OCHS Gets $100k Gift For Integrated Diabetes Program

by William F. Galvin
Harwich Select Board member Michael MacAskill, Lilly Lashar, John Lashar, and Scott Butcher serve on The Lillylulu Foundation board of directors. FILE PHOTO Harwich Select Board member Michael MacAskill, Lilly Lashar, John Lashar, and Scott Butcher serve on The Lillylulu Foundation board of directors. FILE PHOTO

HARWICH – Outer Cape Health Services, Inc. has received a major gift from The Lillylulu Foundation to establish an integrated and collaborative endocrine program to address Type One Diabetes. The local nonprofit foundation contributed $100,000 to get the program started.

The program seeks to target underserved and underfunded areas by linking a consultant endocrinologist, a nurse care manager and Type One Diabetes (T1D) patients with services through OCHS.

“This program and the initial $100,000 gift will have an immediate impact on addressing the gap that exists for patients that require customized and tailored care which is a major obstacle for T1D patients everywhere,” reads the announcement from OCHS “This is particularly acute on Cape Cod with underserved communities and those patients that rely primarily on the community health center model to receive the required care to live day to day with T1D and other endocrine focused needs.”

The Lillylulu Foundation works to raise funds for people who are combating T1D in hopes of finding a cure through research and to address systemic deficiencies in care.

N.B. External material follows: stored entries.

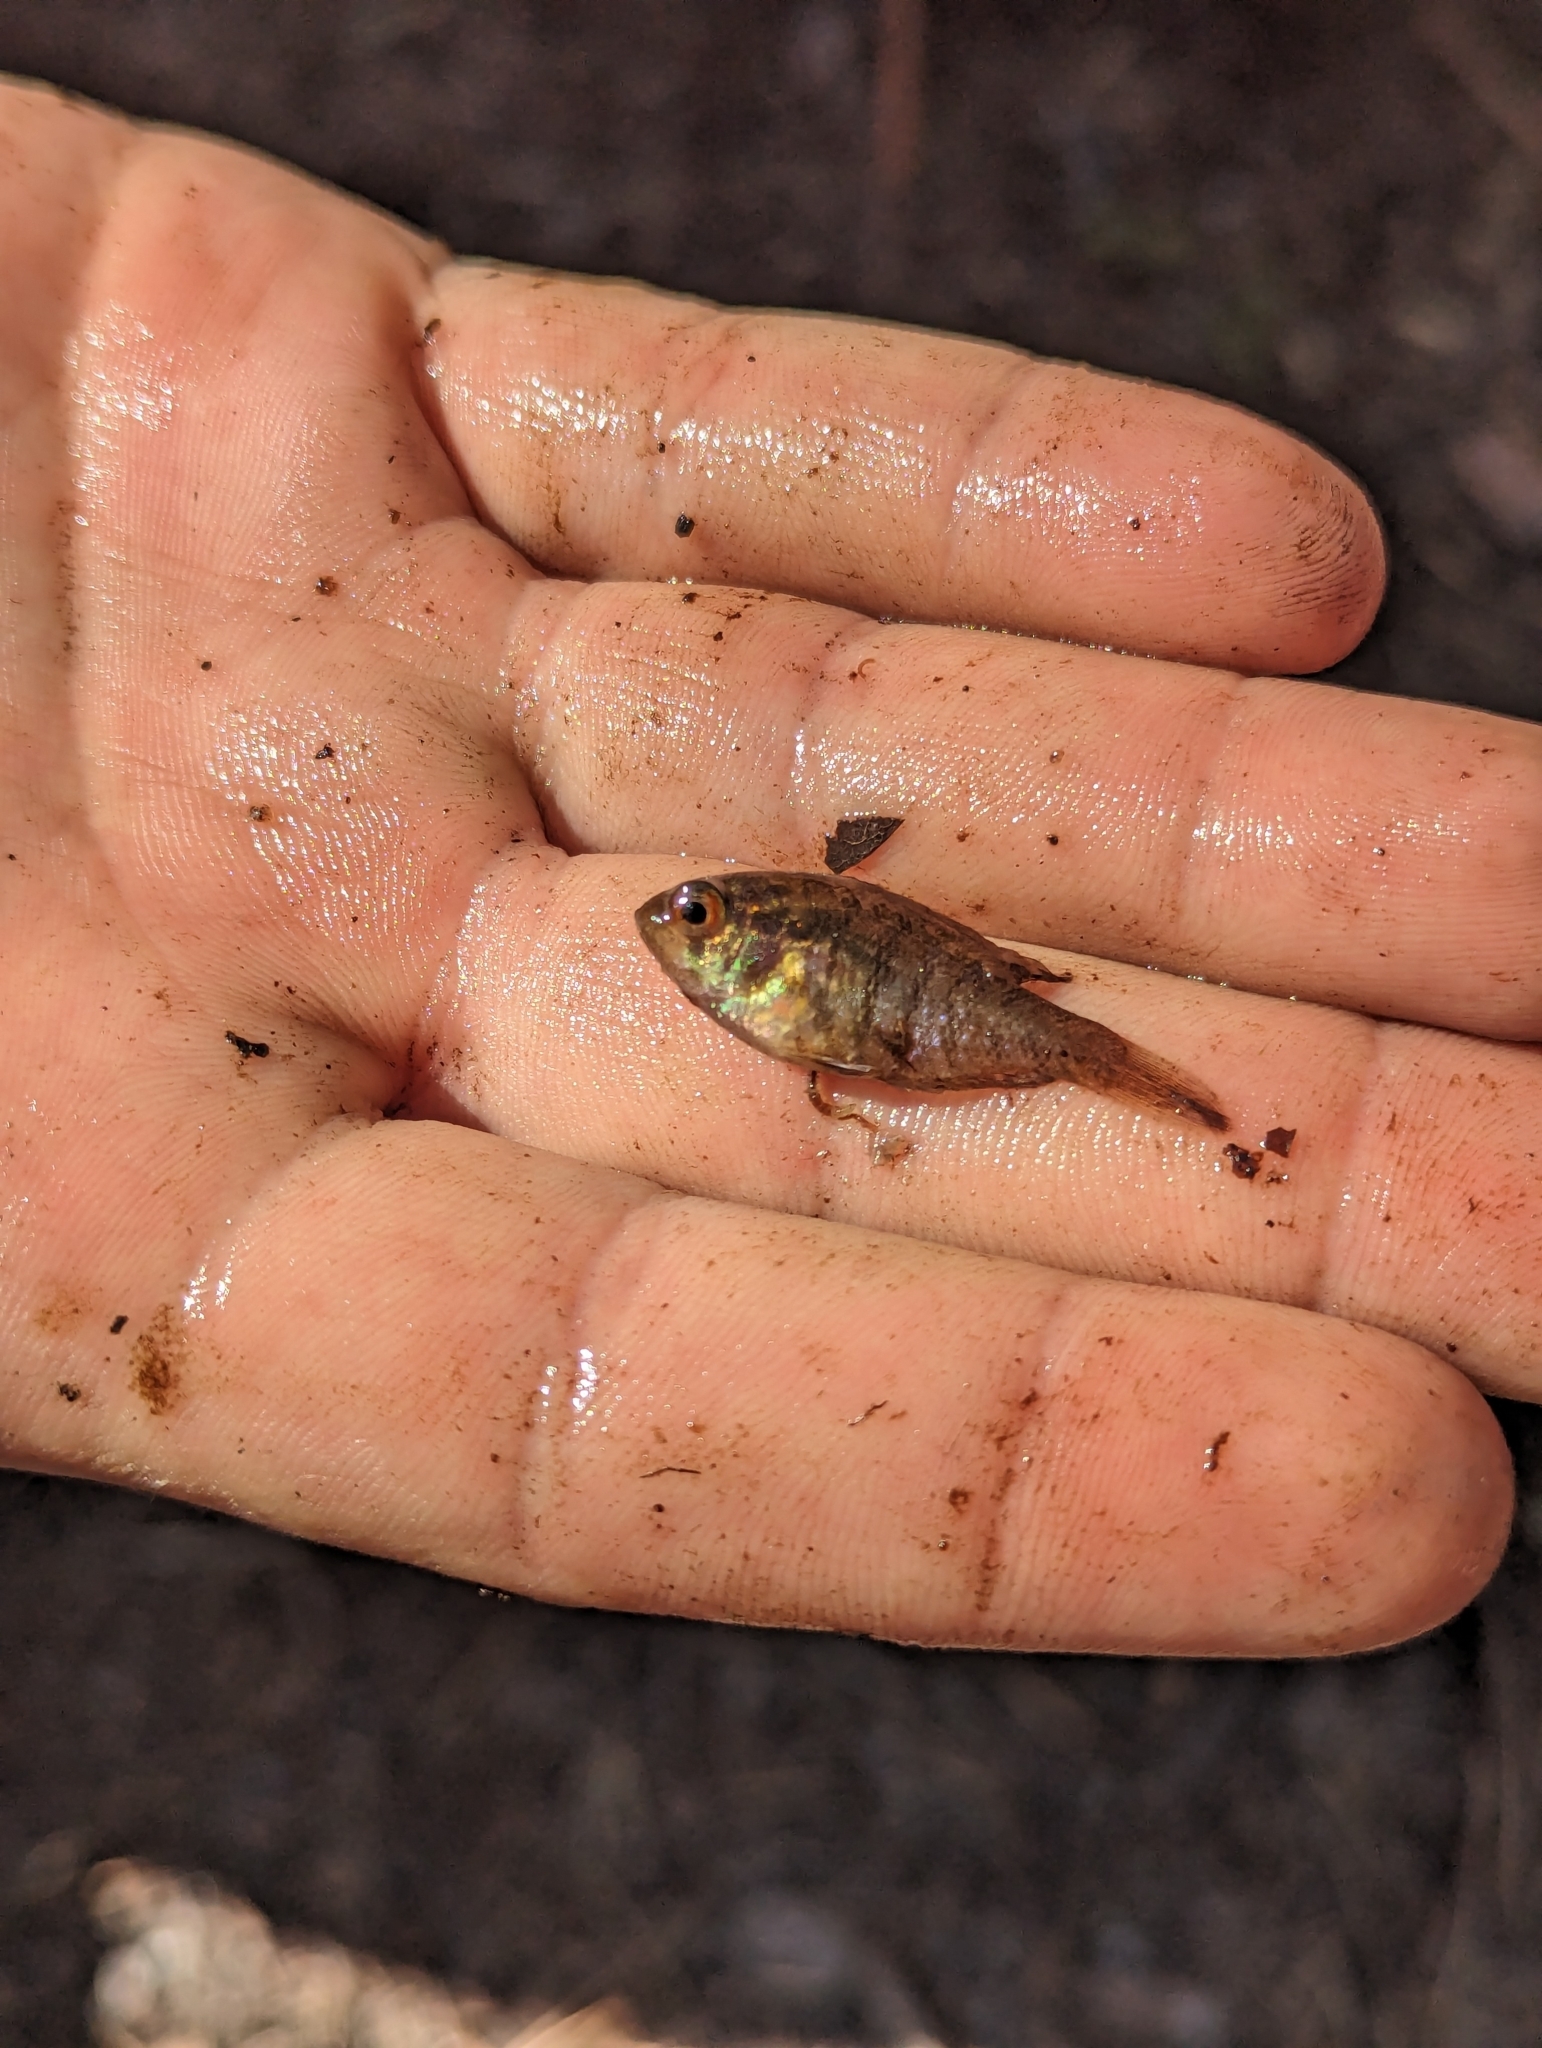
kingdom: Animalia
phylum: Chordata
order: Perciformes
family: Centrarchidae
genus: Enneacanthus
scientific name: Enneacanthus obesus
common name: Banded sunfish
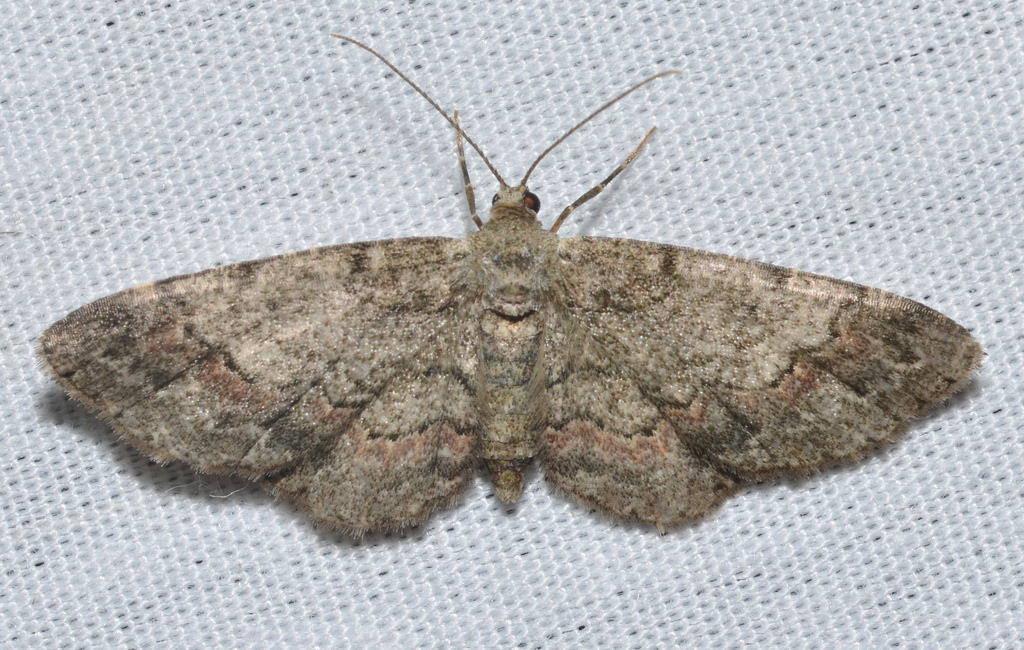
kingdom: Animalia
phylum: Arthropoda
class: Insecta
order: Lepidoptera
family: Geometridae
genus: Glenoides
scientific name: Glenoides texanaria
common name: Texas gray
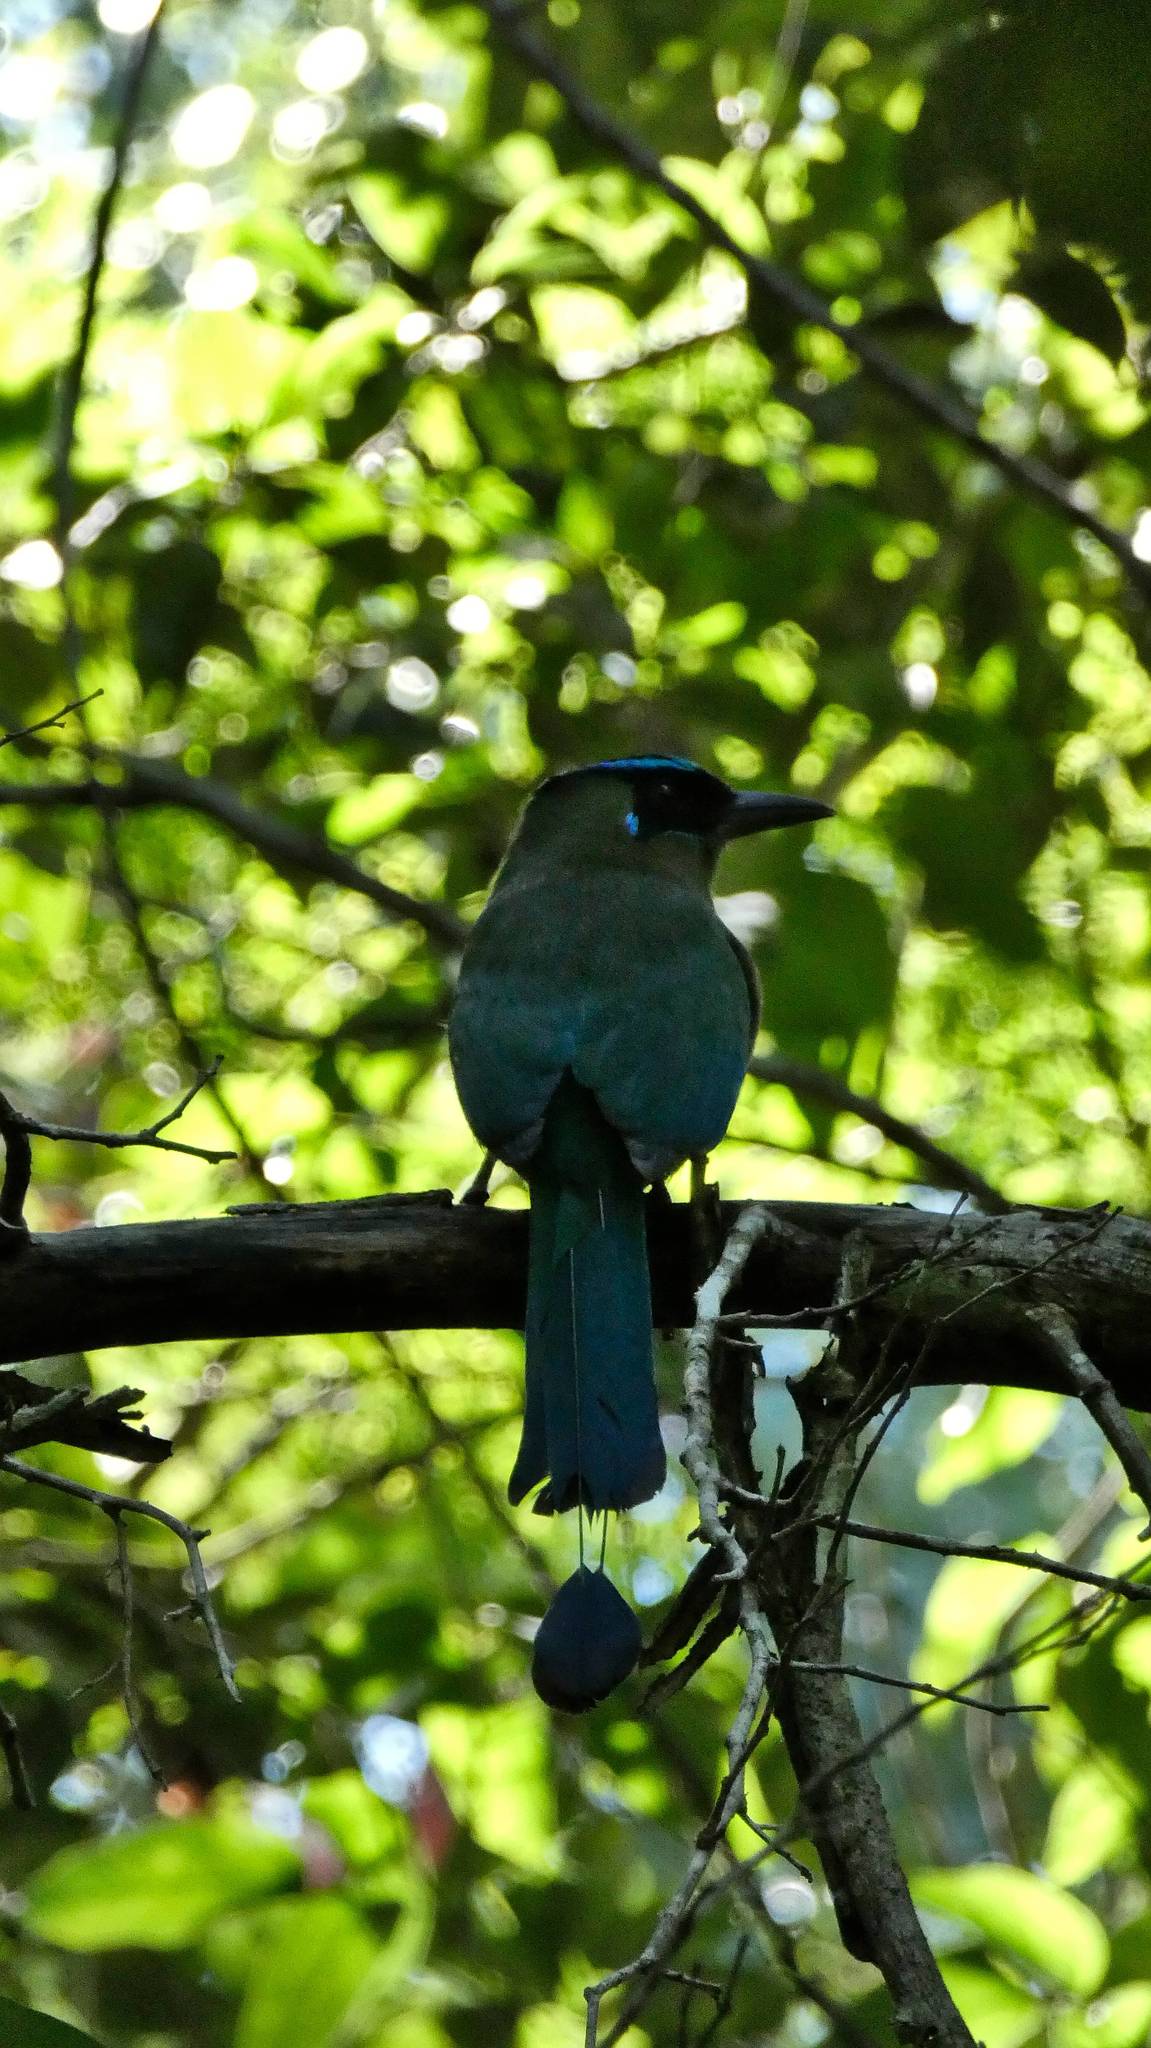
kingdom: Animalia
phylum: Chordata
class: Aves
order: Coraciiformes
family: Momotidae
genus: Momotus
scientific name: Momotus lessonii
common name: Lesson's motmot
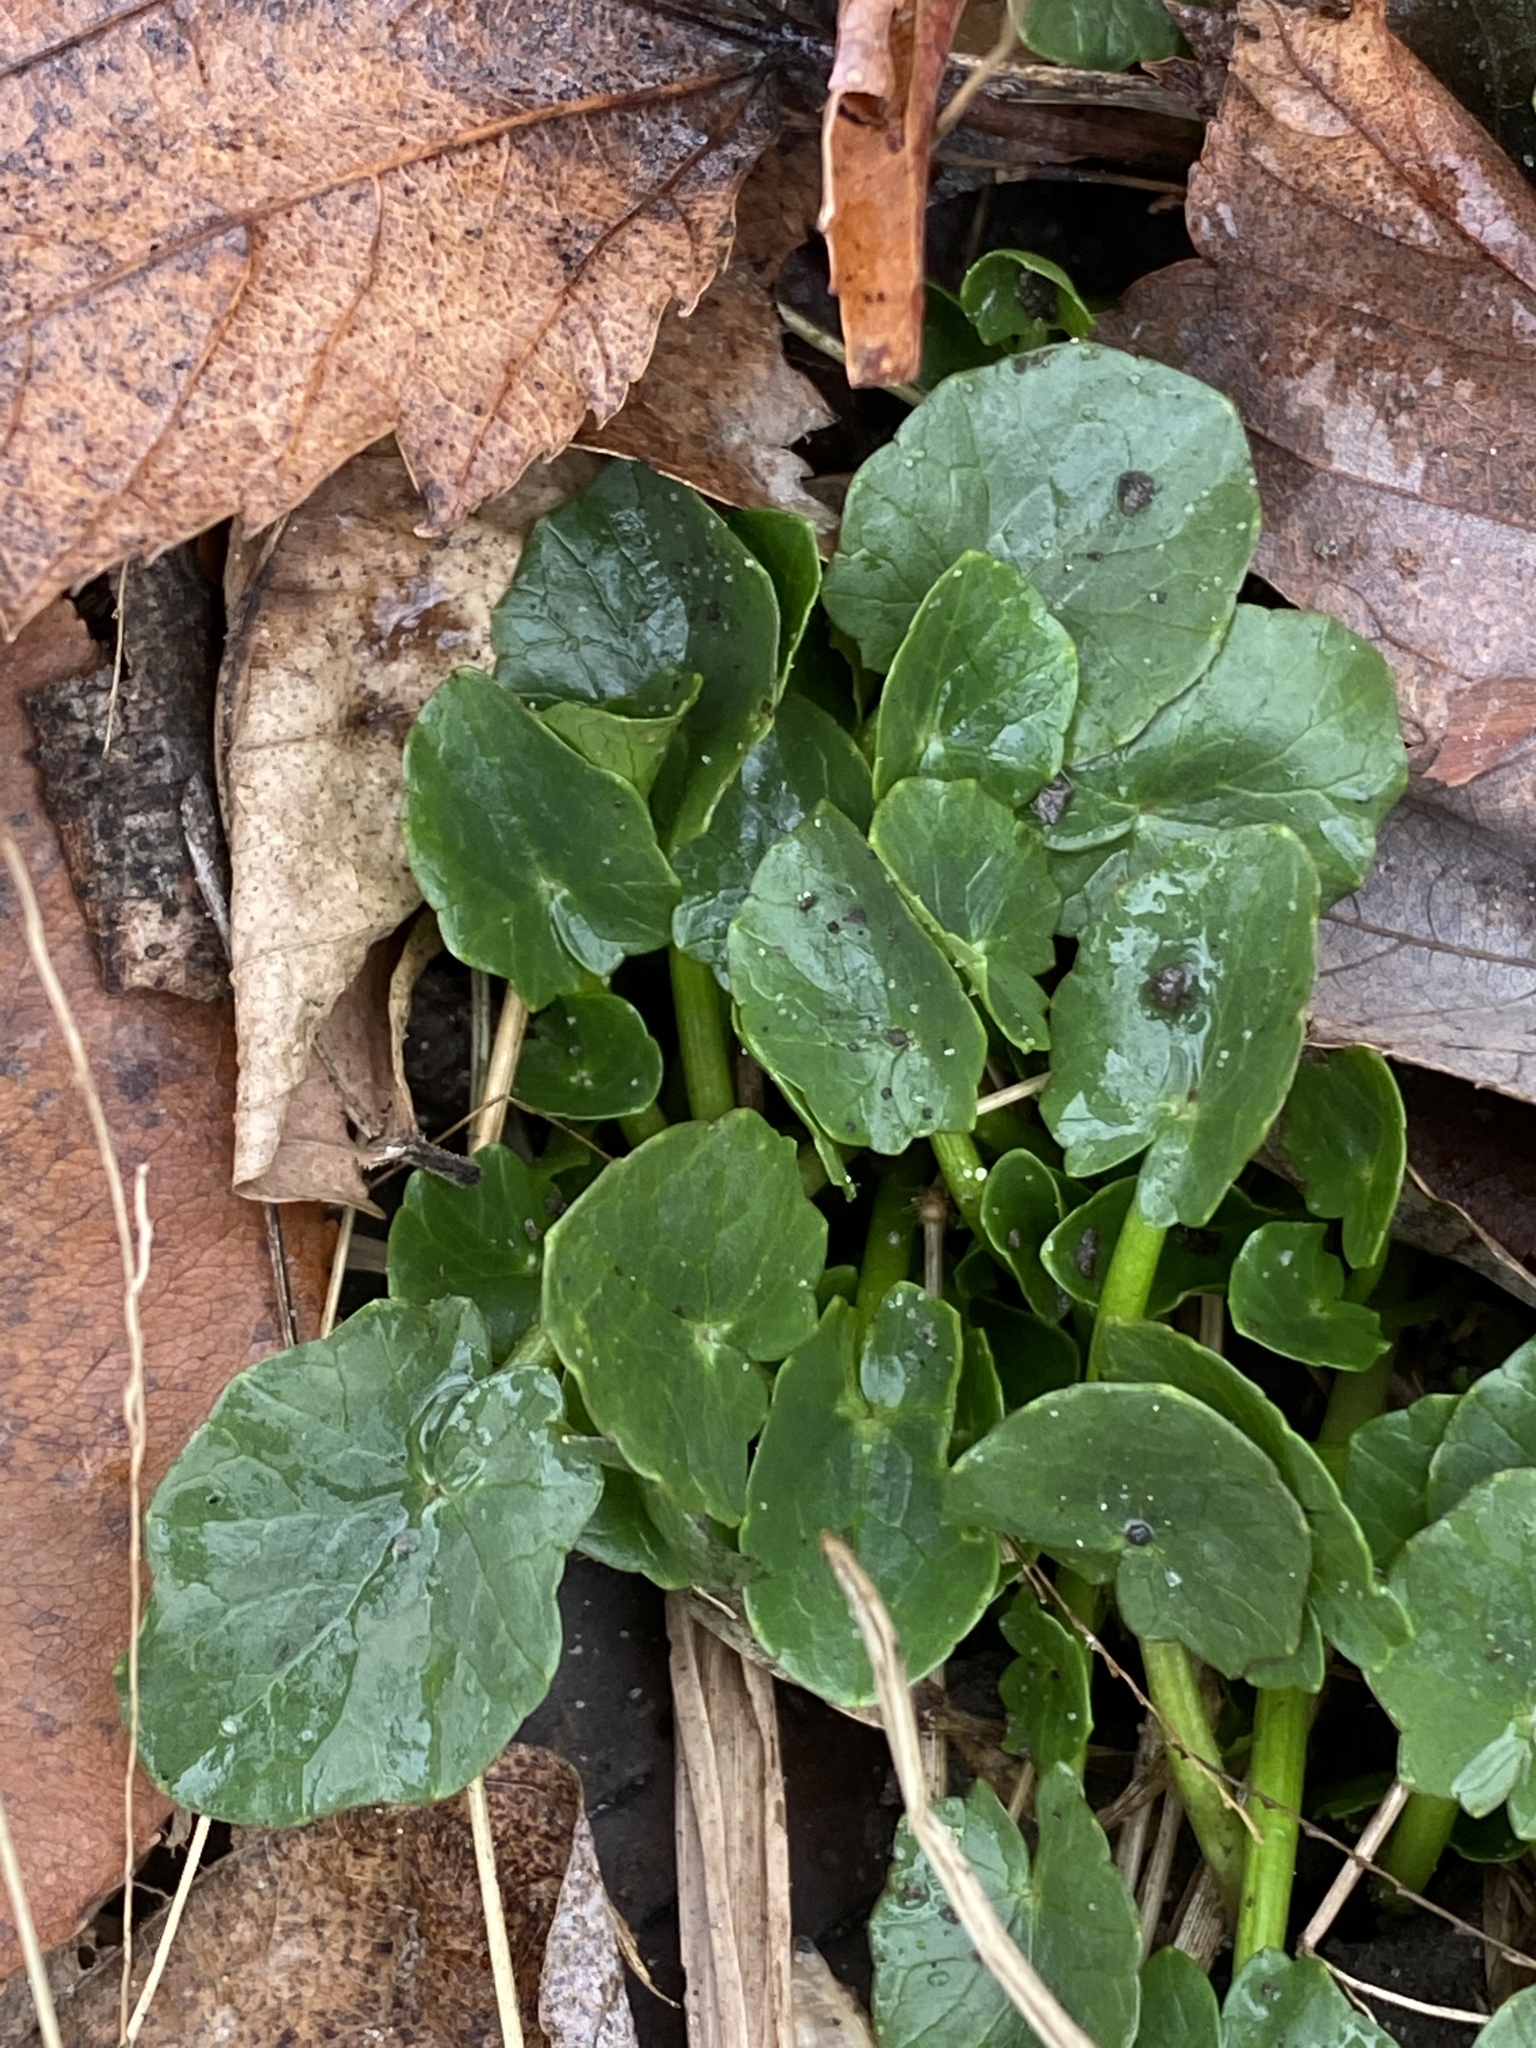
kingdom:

Several years ago, when John Lashar, a part-time Chatham resident and co-founder of the foundation, learned his 13-year-old daughter Lilly was diagnosed with T1D, he began raising funds to combat the disease.

“As a patient of Boston Children’s Hospital and recipient of the greatest care available in the world, having T1D is a struggle every day as it does not stop or turn off,” said Lilly Lashar, co-founder of the nonprofit. “I have had access to elite care and technology and it is important to me that we as a foundation and a T1D community do everything we can to expand access to both care and the latest technology to everyone living with this difficult disease.

“The lack of care leads to major health issues, a reduction in life expectancy and in many cases death. This collaboration and partnership is a first step we are undertaking on Cape Cod to achieve greater access and equity in this space,” Lashar, 22, added.

A major fundraising vehicle for the foundation is the annual Monomoy Shootout Fishing Tournament, which takes place in August in waters off Chatham. Last August 41 vessels participated in the tournament, raising more than $600,000 for the foundation. This year, 54 vessels, the tournament cap, have signed up, according to board of directors member Michael MacAskill, a Harwich select board member who is a T1D patient.

MacAskill spearheaded the foundation’s search for an impact partner here on the Cape, which has led to the relationship with OCHS. He is quick to point out that the support of The Lillylulu Foundation, and the partnership with the Monomoy Shootout Fishing for a Cure event, is a major reason the organization can establish customized, direct-impact programs focused on the need for real results.

According to the announcement, OCHS and The Lillylulu Foundation believe the partnership will be the catalyst to formalize the integrated endocrine services care model on Cape Cod. The immediate results will be to enhance the resources available, leading to a proactive outreach to high-risk patients and those in most need.

In order to establish endocrine services that uses an integrated and collaborative care model, the program requires, at a minimum, an in-house consultant endocrinologist and a full-time nurse care manager who will be the point person responsible for providing one-on-one support to patients with T1D and eventually a collaborative care partner upon program expansion.

The program is being launched under the leadership of OCHS CEO Dr. Damian K.L. Archer and CDO Kathleen Weiner.

“I want to echo my heartfelt thanks to The Lillylulu Foundation,” Archer said. “This gift will help us to quickly set in motion an innovative model of care close to home for those in need of T1D care on the Cape. I look forward to sharing with everyone the positive impact this program will have on our patients, current and future, who desperately need this support to achieve maximum wellness. Creative care and support from the private sector is required for OCHS to effectively fulfill our mission and strategic plan.”

Added John Lashar, “We believe that providing direct gifts in focused initiatives will allow The Lillylulu Foundation to use its strengths of passion and discipline to monitor the intended and actionable outcome of those we choose to partner with. As a 100 percent volunteer organization, we will seek out partners and organizations with fresh ideas and those that we believe are underfunded within our areas of focus to create relationships that allow us to drive influence and positive outcomes for our T1D community.”